=== EXCERPTED TEXT ===
BEGIN
Subject: Re: NME disappearing up its own PR
Posted By Mogwai on Wed Oct 24 12:57:27 BST 2001:

> and yet new order's "get ready" is the best album this year. ha!

But they've hardly spent the last eight years thinking about it. In fact they've spent most of that time thinking about anything but another New Order album.

Of course, this could explain why it appears to have been dug up in a time capsule from around 1990. Still a couple of cracking tracks on it, mind.





Has Golly's birthday been and gone, by the way?
Subject: Re: NME disappearing up its own PR
Posted By 'Bobby' on Wed Oct 24 13:17:39 BST 2001:

>The income LM would get off it turned out to be about £14,000 per year..

that's not far off the national average wage and more than a lot of other people in L8 I'd think.

Subject: Re: NME disappearing up its own PR
Posted By 'hemidemisemiderm' on Wed Oct 24 15:45:40 BST 2001:

>> and yet new order's "get ready" is the best album this year. ha!
>
>But they've hardly spent the last eight years thinking about it. In fact they've spent most of that time thinking about anything but another New Order album.

yeah, but i'm sure you could say the same about kevin shields, the stone roses, or even the sodding stereo mcs.

>Of course, this could explain why it appears to have been dug up in a time capsule from around 1990. Still a couple of cracking tracks on it, mind.

it's 1990ness is what appeals to me - and it's definitely more technique than *shudder* republic.
Subject: Re: NME disappearing up its own PR
Posted By '8Ace' on Wed Oct 24 17:31:55 BST 2001:

Ha ha ha! Did you see The Music in this week's NME? Dunno if it's frowned on in this forum to take the piss out of people's aesthetic disadvantages, but they don't just look unattractive, they look fucking ridiculous. I love The Stone Roses as much as anyone, but fucking flares? In 2001? They're 18, they're cheeky Northen lads, the music is even quite promising in a derivative early Verve type way - but they're surely doomed. Uglier than the Inspiral Carpets. I don't usually do sniping like this, but I just can't help it.
END
=== DATA BELOW ===
BEGIN
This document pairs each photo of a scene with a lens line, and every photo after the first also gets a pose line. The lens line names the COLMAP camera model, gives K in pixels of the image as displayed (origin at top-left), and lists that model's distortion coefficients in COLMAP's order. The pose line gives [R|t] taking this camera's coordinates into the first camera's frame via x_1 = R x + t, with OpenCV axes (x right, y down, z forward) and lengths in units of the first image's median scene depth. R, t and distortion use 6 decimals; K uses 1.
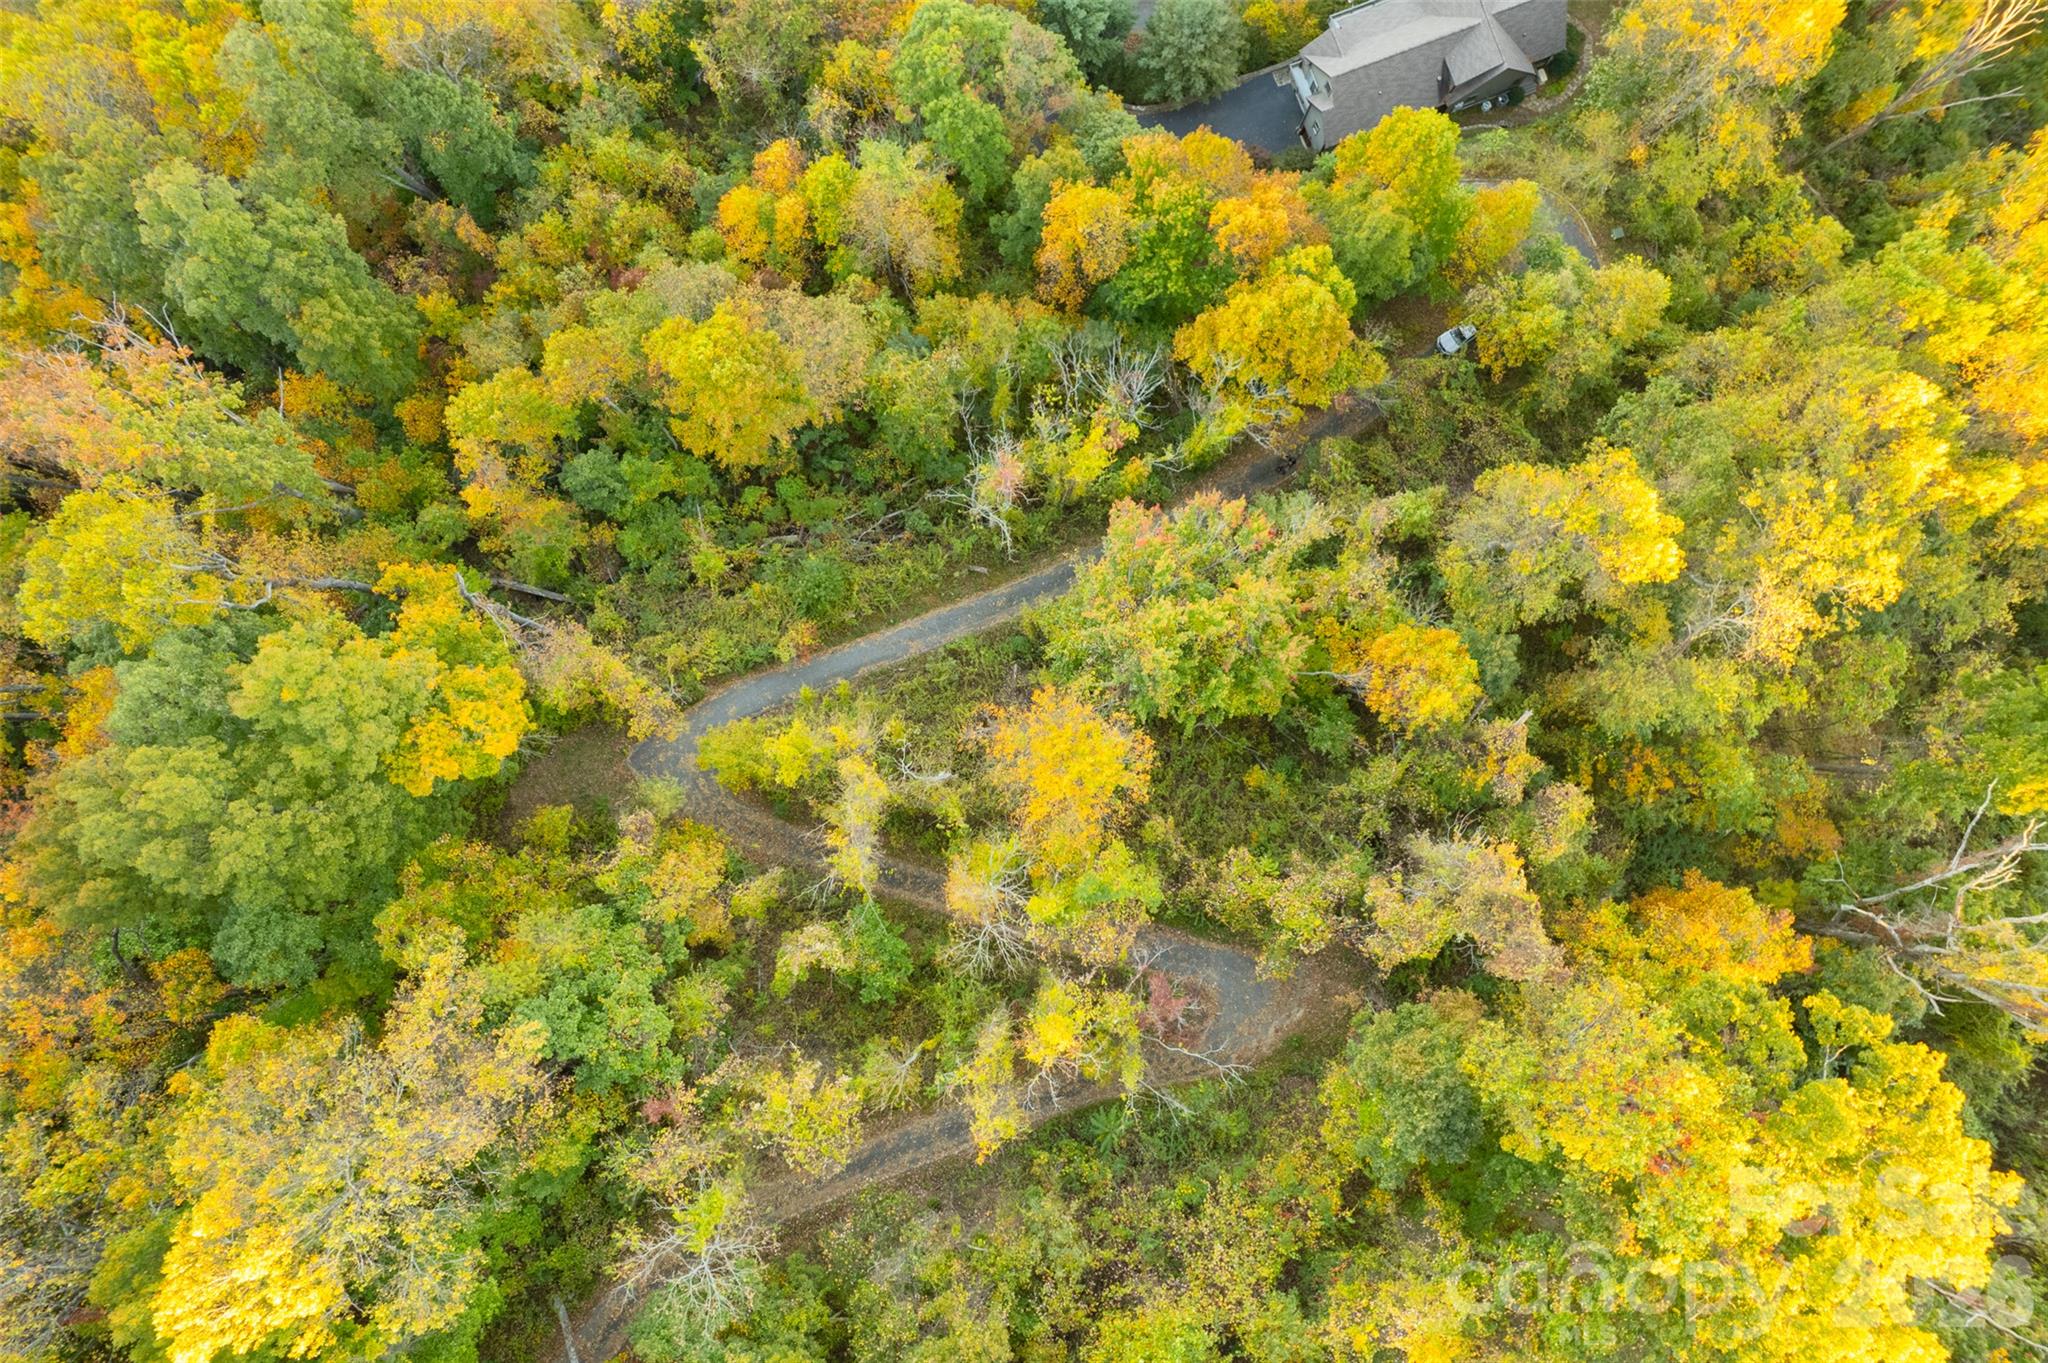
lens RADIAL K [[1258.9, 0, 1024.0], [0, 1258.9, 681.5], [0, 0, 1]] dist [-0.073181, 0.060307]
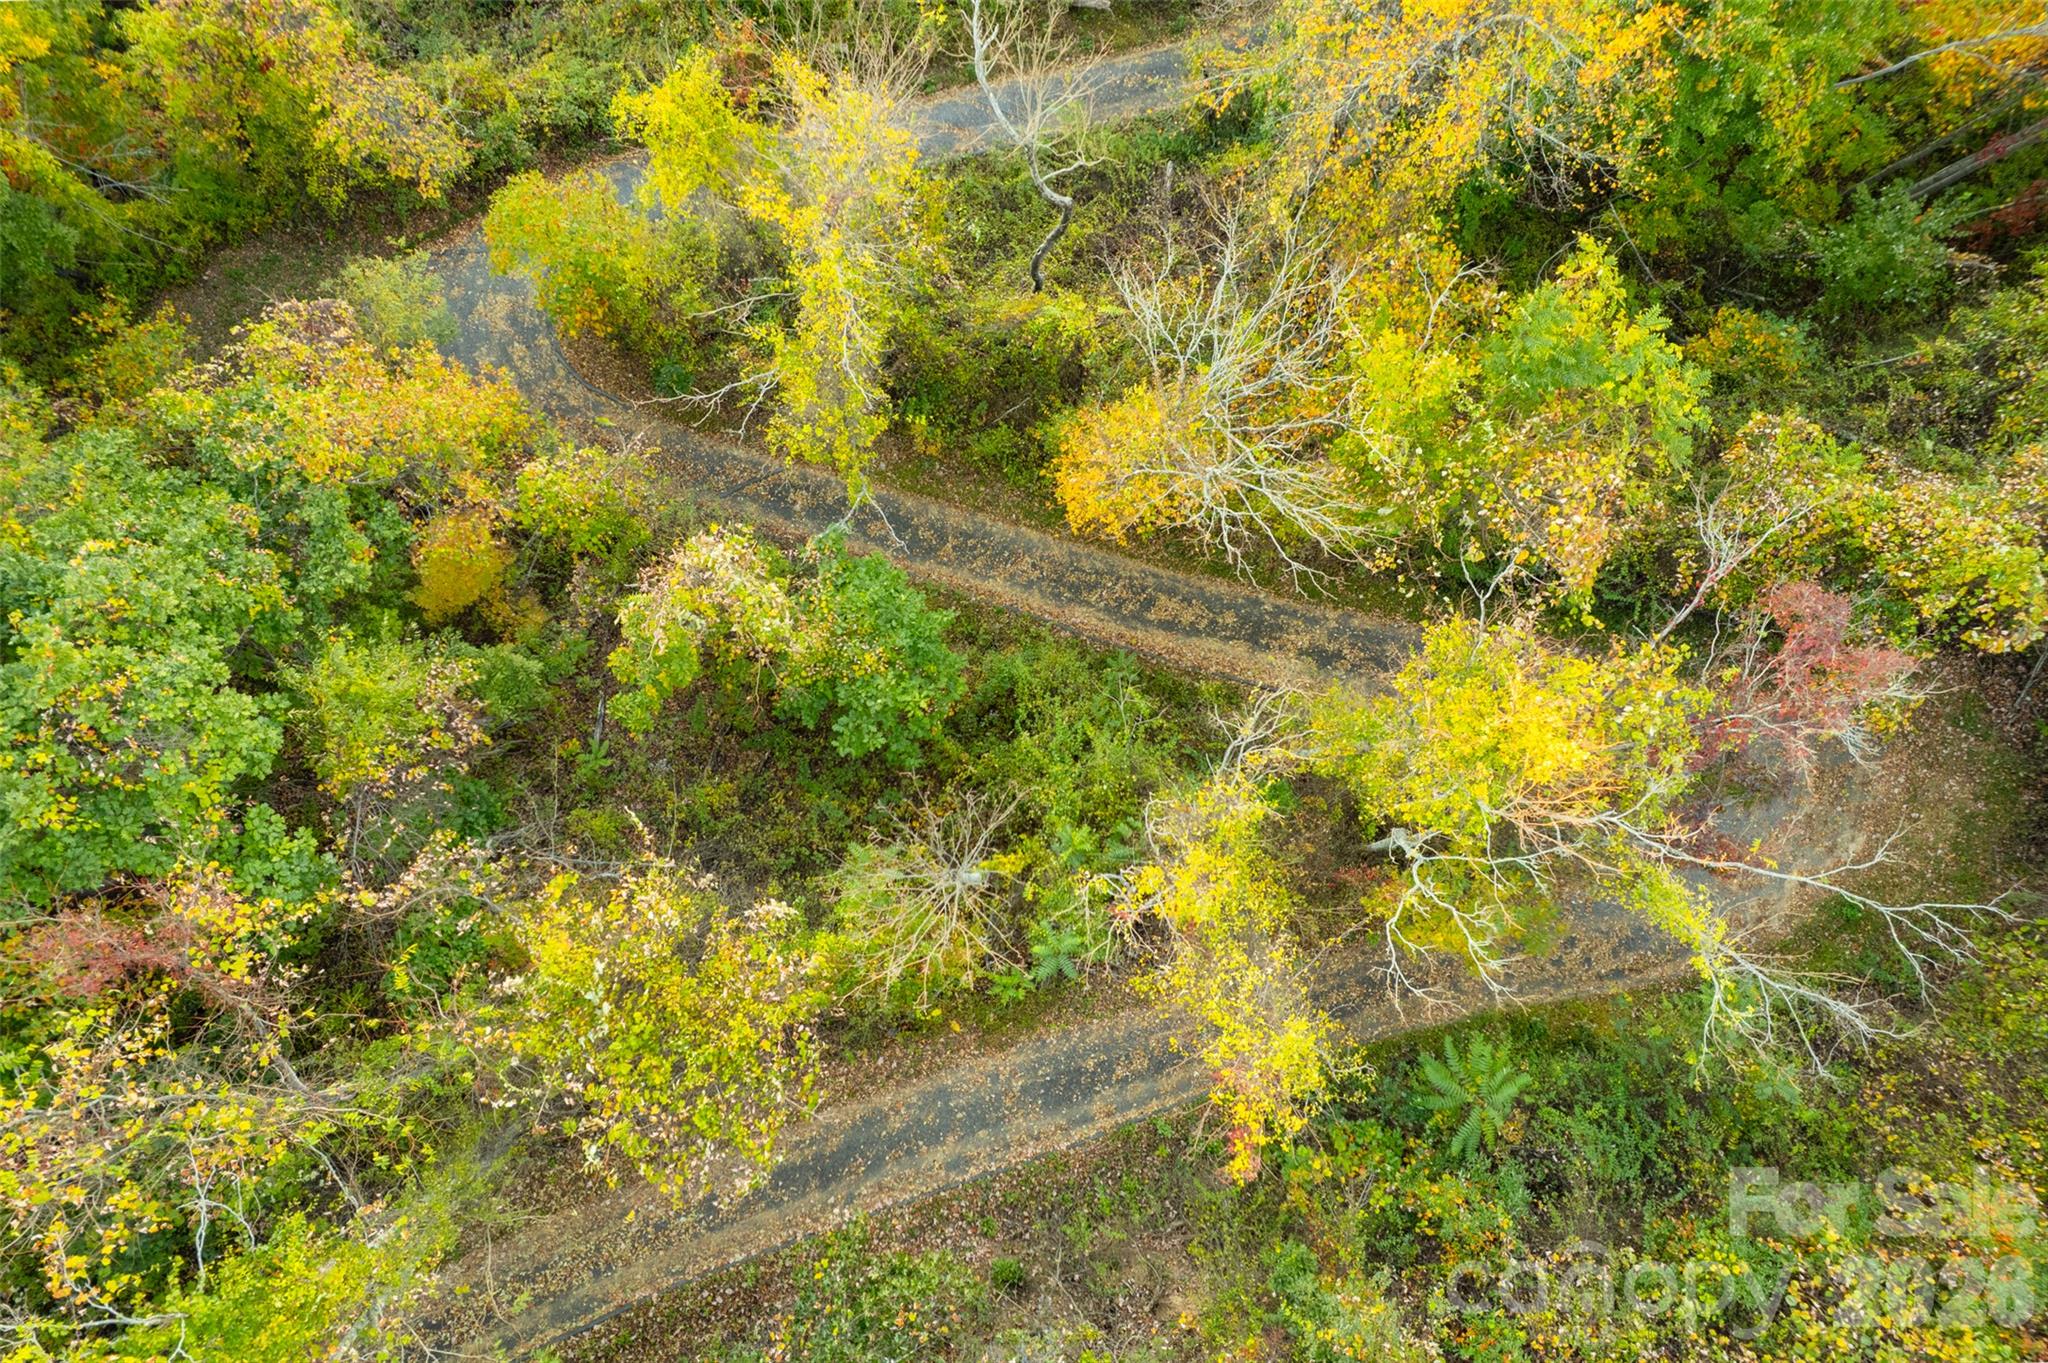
END
Transcribe the NME forum thread word for word from "yeah, but i'm" to "than *shudder* republic.".

=== ANSWER FOR THE TASK ===
yeah, but i'm sure you could say the same about kevin shields, the stone roses, or even the sodding stereo mcs.

>Of course, this could explain why it appears to have been dug up in a time capsule from around 1990. Still a couple of cracking tracks on it, mind.

it's 1990ness is what appeals to me - and it's definitely more technique than *shudder* republic.